WRITTEN EXERCISE 1
In the rows, swap "green" for "red" and write out the lines from the line with "2.28.2 catalogue (DETECT_THRESH" to the line with "Sources detected: 489;", changing nothing else.

In either case the path from N.Q to m_a.D is longer than it would be
without the third addend.

>In any case, it should run at least at 100MHz even with two adders
>on most current FPGAs.

Whether that's adequate or relevant really depends on what one is
doing.
-- Muzaffer Kal

DSPIA INC.
ASIC/FPGA Design Services
http://www.dspia.com

Reply by Eric Smith ●February 9, 20092009-02-09

Joseph H Allen writes:
> I remember implementing Bresenham's line drawing algorithm on 8-bit CPUs
> like this:
>
> 	suba	#N	* Subtract N
> 	bcc	no_ov	* Branch if no borrow...
> 	adda	#M	* Add M
> 	inc	cur_y	* increment y axis or whatever...
> no_ov
>
> (bonus points if you can identify the CPU and the assembler...)

Looks like MC6800/6802/6808, MC6801, MC6809, MC6809, or MC68HC11 families to me,
or the Hitachi HD6301 family.

WRITTEN EXERCISE 2
In the forum thread, what speed does the quoted post say the design should reach on most current FPGAs?

SUPPLIED DATA
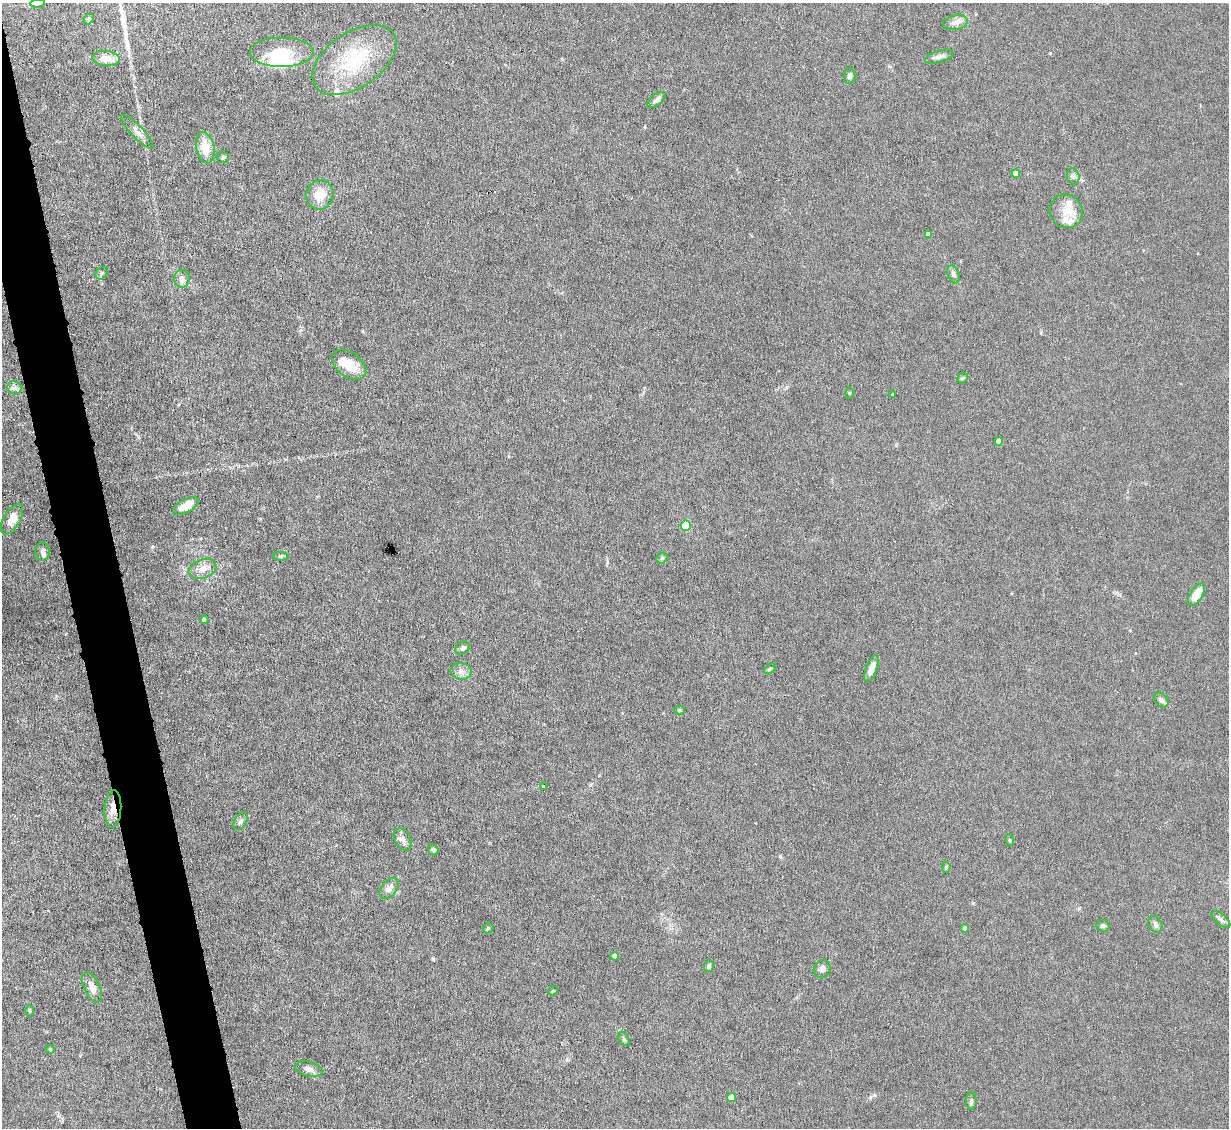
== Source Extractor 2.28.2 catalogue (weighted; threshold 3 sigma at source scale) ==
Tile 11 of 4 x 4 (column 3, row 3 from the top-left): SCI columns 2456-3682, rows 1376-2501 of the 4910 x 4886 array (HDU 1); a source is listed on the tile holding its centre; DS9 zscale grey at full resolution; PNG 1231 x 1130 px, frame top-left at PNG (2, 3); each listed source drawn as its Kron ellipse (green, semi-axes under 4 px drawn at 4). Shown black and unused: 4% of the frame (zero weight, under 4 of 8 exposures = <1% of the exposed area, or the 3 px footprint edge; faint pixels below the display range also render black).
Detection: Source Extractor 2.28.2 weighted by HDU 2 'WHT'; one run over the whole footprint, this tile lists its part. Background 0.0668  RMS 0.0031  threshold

==

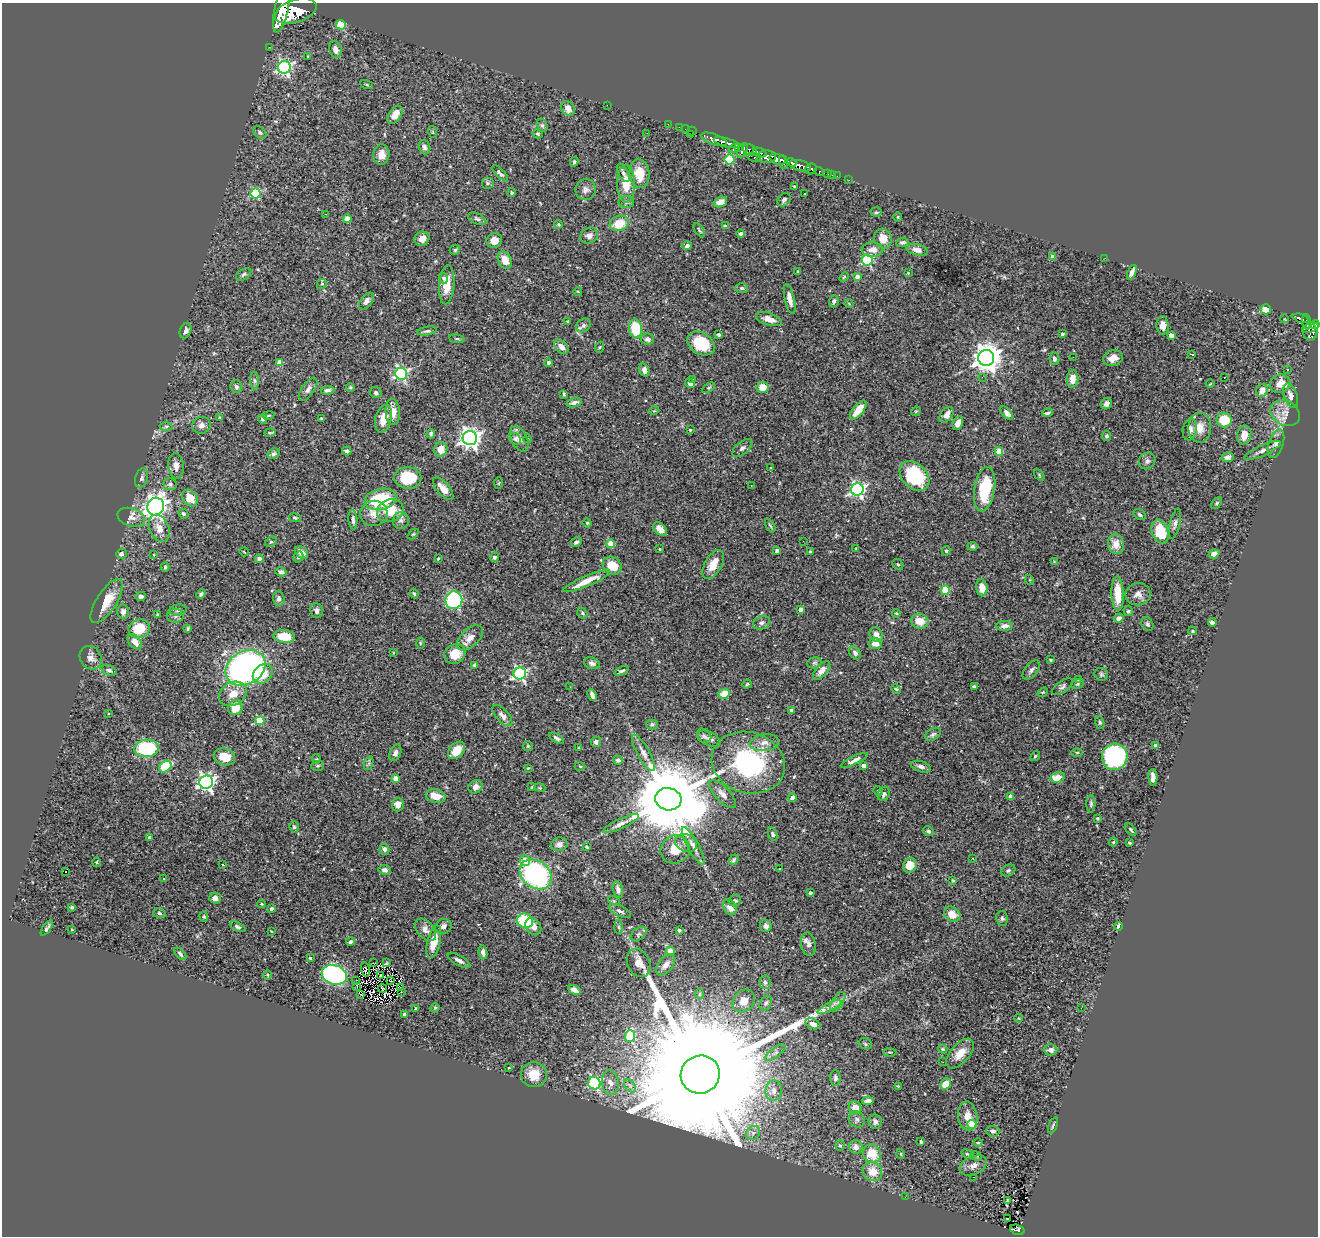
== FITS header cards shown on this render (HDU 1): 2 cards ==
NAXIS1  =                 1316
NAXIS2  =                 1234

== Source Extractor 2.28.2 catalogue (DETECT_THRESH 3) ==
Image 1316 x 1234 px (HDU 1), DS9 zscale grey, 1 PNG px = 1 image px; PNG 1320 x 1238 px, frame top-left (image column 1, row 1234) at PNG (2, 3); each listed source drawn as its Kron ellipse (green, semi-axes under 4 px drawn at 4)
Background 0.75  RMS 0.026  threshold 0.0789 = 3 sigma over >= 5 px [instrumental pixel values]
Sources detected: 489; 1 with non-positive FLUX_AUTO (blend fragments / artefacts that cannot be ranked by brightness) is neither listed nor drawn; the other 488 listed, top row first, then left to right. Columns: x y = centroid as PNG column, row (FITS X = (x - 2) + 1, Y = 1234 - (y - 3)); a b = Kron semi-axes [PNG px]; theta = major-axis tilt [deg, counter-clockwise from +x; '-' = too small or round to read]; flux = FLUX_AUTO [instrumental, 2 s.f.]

EXERCISE RESULT 1
== Source Extractor 2.28.2 catalogue (DETECT_THRESH 3) ==
Image 1316 x 1234 px (HDU 1), DS9 zscale grey, 1 PNG px = 1 image px; PNG 1320 x 1238 px, frame top-left (image column 1, row 1234) at PNG (2, 3); each listed source drawn as its Kron ellipse (red, semi-axes under 4 px drawn at 4)
Background 0.75  RMS 0.026  threshold 0.0789 = 3 sigma over >= 5 px [instrumental pixel values]
Sources detected: 489; 1 with non-positive FLUX_AUTO (blend fragments / artefacts that cannot be ranked by brightness) is neither listed nor drawn; the other 488 listed, top row first, then left to right. Columns: x y = centroid as PNG column, row (FITS X = (x - 2) + 1, Y = 1234 - (y - 3)); a b = Kron semi-axes [PNG px]; theta = major-axis tilt [deg, counter-clockwise from +x; '-' = too small or round to read]; flux = FLUX_AUTO [instrumental, 2 s.f.]

EXERCISE RESULT 2
At least 100MHz, even with two adders.